Bulk bins appeal to shoppers seeking bargains and the adventurous who want to try new items, but variety, cleanliness and promotion are key to success.
By Nora Caley
Whether it’s a pinch of Vietnamese cinnamon for one recipe or a pound of trail mix for the kids’ soccer game, more consumers are reaching for the bulk bins and scooping up what they need.
According to the Chicago-based market research firm the Perishables Group, some bulk foods are seeing sales increases in the supermarket channel. For the 52 weeks ended Dec. 26, dollar sales of random weight (bulk) dried fruits and snack mixes increased 10.7% compared to the same period the previous year. For bulk herbs, spices, and seasonings, dollar sales increased 1.8%, while sales of bulk nuts and seeds were down 3.2%.
The increased interest in bulk foods is somewhat tied to the current economic conditions, but there has always been a segment of shoppers who prefer to shop the bulk bins. Some like to see exactly what they are buying, while others like the ability to purchase the exact amounts they need.

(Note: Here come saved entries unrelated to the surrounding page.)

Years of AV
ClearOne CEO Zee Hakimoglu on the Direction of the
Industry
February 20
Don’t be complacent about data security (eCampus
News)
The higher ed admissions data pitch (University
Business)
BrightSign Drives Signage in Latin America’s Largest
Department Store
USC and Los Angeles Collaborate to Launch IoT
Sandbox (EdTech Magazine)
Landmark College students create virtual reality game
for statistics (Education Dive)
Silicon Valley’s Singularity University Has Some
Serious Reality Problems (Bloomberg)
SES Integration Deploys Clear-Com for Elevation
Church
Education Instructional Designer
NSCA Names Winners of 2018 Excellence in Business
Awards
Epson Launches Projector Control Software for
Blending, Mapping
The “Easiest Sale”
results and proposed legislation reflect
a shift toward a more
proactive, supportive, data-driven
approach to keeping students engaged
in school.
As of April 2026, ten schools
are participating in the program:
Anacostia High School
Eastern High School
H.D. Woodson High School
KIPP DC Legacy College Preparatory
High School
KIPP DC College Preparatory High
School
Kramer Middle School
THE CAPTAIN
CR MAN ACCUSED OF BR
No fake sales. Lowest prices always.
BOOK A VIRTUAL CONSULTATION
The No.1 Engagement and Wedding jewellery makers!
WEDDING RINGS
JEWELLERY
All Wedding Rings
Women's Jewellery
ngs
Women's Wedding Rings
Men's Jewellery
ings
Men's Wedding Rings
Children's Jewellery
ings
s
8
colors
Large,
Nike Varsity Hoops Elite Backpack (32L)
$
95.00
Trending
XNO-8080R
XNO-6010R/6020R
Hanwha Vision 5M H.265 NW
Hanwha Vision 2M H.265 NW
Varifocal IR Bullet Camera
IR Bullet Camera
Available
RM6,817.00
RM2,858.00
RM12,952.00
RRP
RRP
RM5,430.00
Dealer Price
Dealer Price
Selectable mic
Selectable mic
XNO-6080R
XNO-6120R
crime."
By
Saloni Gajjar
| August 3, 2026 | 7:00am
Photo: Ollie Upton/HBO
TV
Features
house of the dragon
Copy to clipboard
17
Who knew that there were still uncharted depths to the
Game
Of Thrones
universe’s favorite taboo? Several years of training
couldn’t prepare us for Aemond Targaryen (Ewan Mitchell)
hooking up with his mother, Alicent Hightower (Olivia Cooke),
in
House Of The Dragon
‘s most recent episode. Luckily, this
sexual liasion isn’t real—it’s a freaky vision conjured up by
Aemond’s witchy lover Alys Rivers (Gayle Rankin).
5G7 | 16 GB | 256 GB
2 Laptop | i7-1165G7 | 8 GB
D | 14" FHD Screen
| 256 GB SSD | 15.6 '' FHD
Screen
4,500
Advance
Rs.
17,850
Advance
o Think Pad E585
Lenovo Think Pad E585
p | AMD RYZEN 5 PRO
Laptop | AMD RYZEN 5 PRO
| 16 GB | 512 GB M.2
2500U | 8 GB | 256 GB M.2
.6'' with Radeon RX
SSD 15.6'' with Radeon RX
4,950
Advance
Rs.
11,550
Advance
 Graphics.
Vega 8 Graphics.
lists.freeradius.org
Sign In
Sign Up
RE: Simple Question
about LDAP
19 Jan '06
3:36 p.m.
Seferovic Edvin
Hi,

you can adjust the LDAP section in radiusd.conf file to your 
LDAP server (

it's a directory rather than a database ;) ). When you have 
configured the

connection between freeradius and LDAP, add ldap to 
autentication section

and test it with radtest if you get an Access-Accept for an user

Some retailers have been reluctant to expand their bulk food options because it does require labor to keep the bins full and clean. However, industry experts say there are opportunities for retailers to grow the category as consumers relish opening the bins and trying new products without making a larger commitment of purchasing of a bag or box.
“People are cooking more ethnic cuisines at home,” says Ellen Bouchard, bulk category manager for Frontier Natural Products Co-op, based in Norway, Iowa. “Grocery stores want to bring new life into the stores, and bulk is an exciting category.” Frontier offers herbs, spices and other bulk products.
Hold the packaging
Mark Devencenzi, national sales director for SunRidge Farms, says consumers want to buy environmentally friendly products that have little or no packaging. “When you talk about product packaging it’s not just cardboard, but the petroleum to make the film processes to make the colors, and the trucking that goes on between film suppliers,” he says. Pajaro, Calif.-based SunRidge sells nuts, seeds, dried fruits, and other bulk foods.

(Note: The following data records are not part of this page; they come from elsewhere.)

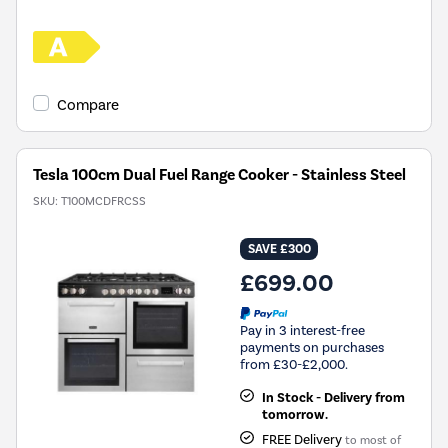
Compare
Tesla 100cm Dual Fuel Range Cooker - Stainless Steel
SKU:
T100MCDFRCSS
SAVE £300
£699.00
Pay in 3 interest-free
payments on purchases
from £30-£2,000.
In Stock - Delivery from
tomorrow.
FREE Delivery
to most of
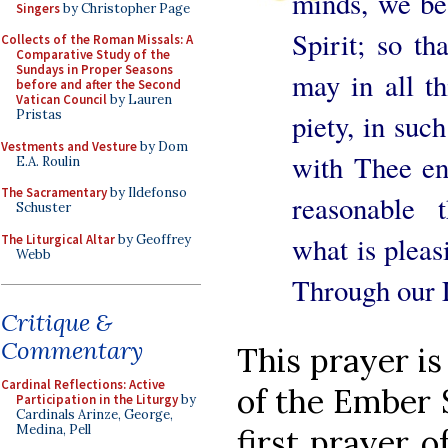
minds, we be
Singers
by Christopher Page
Spirit; so t
Collects of the Roman Missals: A
Comparative Study of the
Sundays in Proper Seasons
may in all th
before and after the Second
Vatican Council
by Lauren
Pristas
piety, in suc
Vestments and Vesture
by Dom
with Thee en
E.A. Roulin
The Sacramentary
by Ildefonso
reasonable 
Schuster
what is pleas
The Liturgical Altar
by Geoffrey
Webb
Through our L
Critique &
Commentary
This prayer is 
Cardinal Reflections: Active
of the Ember 
Participation in the Liturgy
by
Cardinals Arinze, George,
Medina, Pell
first prayer o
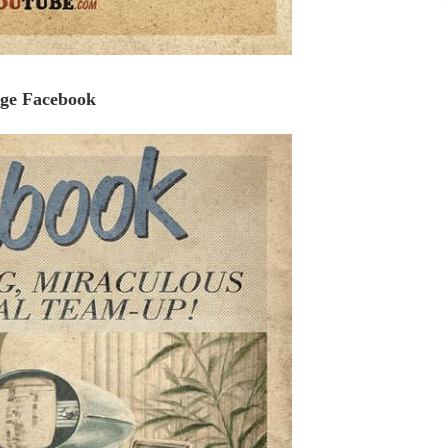
age Facebook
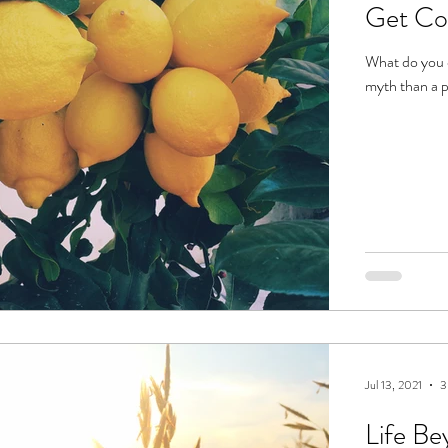
Get Co
What do you d
myth than a 
Jul 13, 2021
3
Life Be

Bulk sets help consumers to avoid wasting food. “You can buy a half ounce of bay leaves rather than a package that will sit in your closet and lose its punch,” Devencenzi says.

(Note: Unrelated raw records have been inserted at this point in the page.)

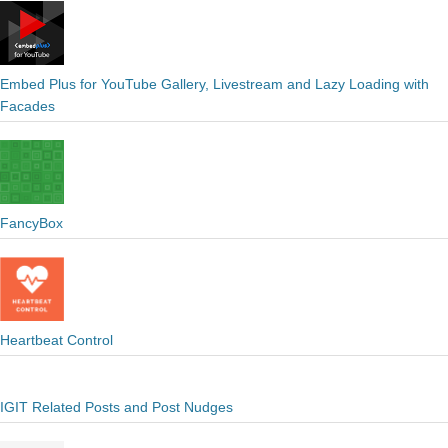
Embed Plus for YouTube Gallery, Livestream and Lazy Loading with
Facades
FancyBox
Heartbeat Control
IGIT Related Posts and Post Nudges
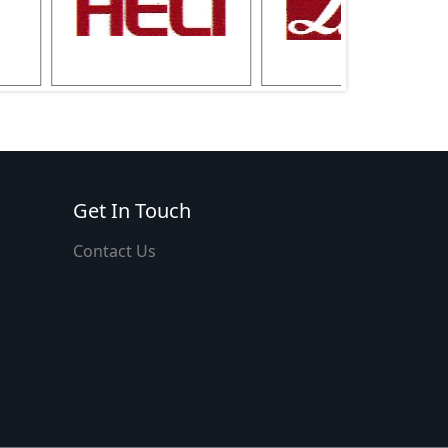
Get In Touch
Contact Us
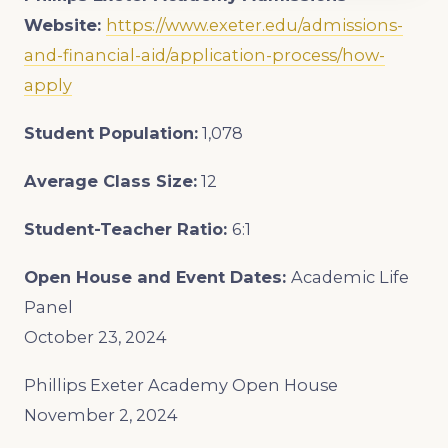
Website:
https://www.exeter.edu/admissions-
and-financial-aid/application-process/how-
apply
Student Population:
1,078
Average Class Size:
12
Student-Teacher Ratio:
6:1
Open House and Event Dates:
Academic Life
Panel
October 23, 2024
Phillips Exeter Academy Open House
November 2, 2024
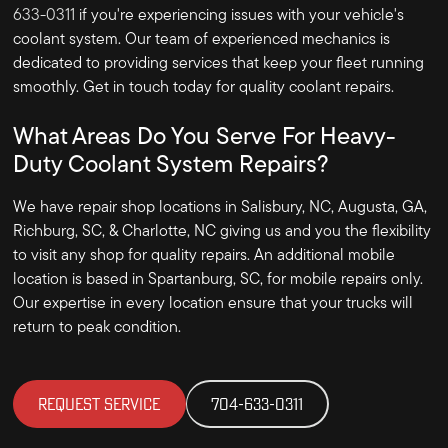
633-0311
if you're experiencing issues with your vehicle's
coolant system. Our team of experienced mechanics is
dedicated to providing services that keep your fleet running
smoothly. Get in touch today for quality coolant repairs.
What Areas Do You Serve For Heavy-
Duty Coolant System Repairs?
We have repair shop locations in Salisbury, NC, Augusta, GA,
Richburg, SC, & Charlotte, NC giving us and you the flexibility
to visit any shop for quality repairs. An additional mobile
location is based in Spartanburg, SC, for mobile repairs only.
Our expertise in every location ensure that your trucks will
return to peak condition.
REQUEST SERVICE
704-633-0311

Todd Einig, brand sales manager for New England Natural Bakers, based in Greenfield, Mass., says the bulk section can encourage consumers to try organic or natural products. People might try a new granola if they can buy approximately one bowlful instead of a large box, he says. NENB makes granola, trail mixes and other products.
Scott Williams, director of marketing for Little Rock, Ark.-based Trade Fixtures, which makes bins and other supplies for bulk sections, says retailers can save money by buying bulk, and pass the savings to consumers. “Value and cost savings are the drivers in 2010,” he says. “Bulk saves 30% to 60% of what the packaged equivalent would cost.”
In 2009 the Bulk Is Green Council, an advocacy group whose members include Frontier, SunRidge, Trade Fixtures, and others, released a study indicating that bulk foods had retail prices that were 35% lower than packaged versions of the foods. The Little Rock, Ark.-based organization estimates that 6,000 stores in the U.S. have bulk organic and natural food departments.
Maintenance is key
Devencenzi says retailers who offer bulk foods should update the selection frequently. He says the stores should also make sure staffers keep an eye on the bins. “The key is to keep it full and keep it clean,” he says. “When we talk to retailers that are considering going into bulk we ask that they commit time and energy to do bulk right.”
The staff member can also answer questions, encourage trial, and hand out printed materials. Frontier offers recipe cards and other point of purchase materials. Bouchard says some retailers include bulk foods in their weekly sales flyers.
Einig says NENB offers several types of sampling programs. Passive sampling might be a basket of two-ounce packs displayed in the bulk section. Active sampling consists of a worker scooping granola from a 10-pound box into small cups. “It’s a good way to lure people into the bulk section,” Einig says.
Williams says bulk will grow in the near future. “It’s continuing to move into mainstream supermarkets,” he says. “I believe that bulk is going to become more of a day to day component for shoppers. For retailers it’s definitely going to continue to give them an opportunity to maximize floor space and increase sales.”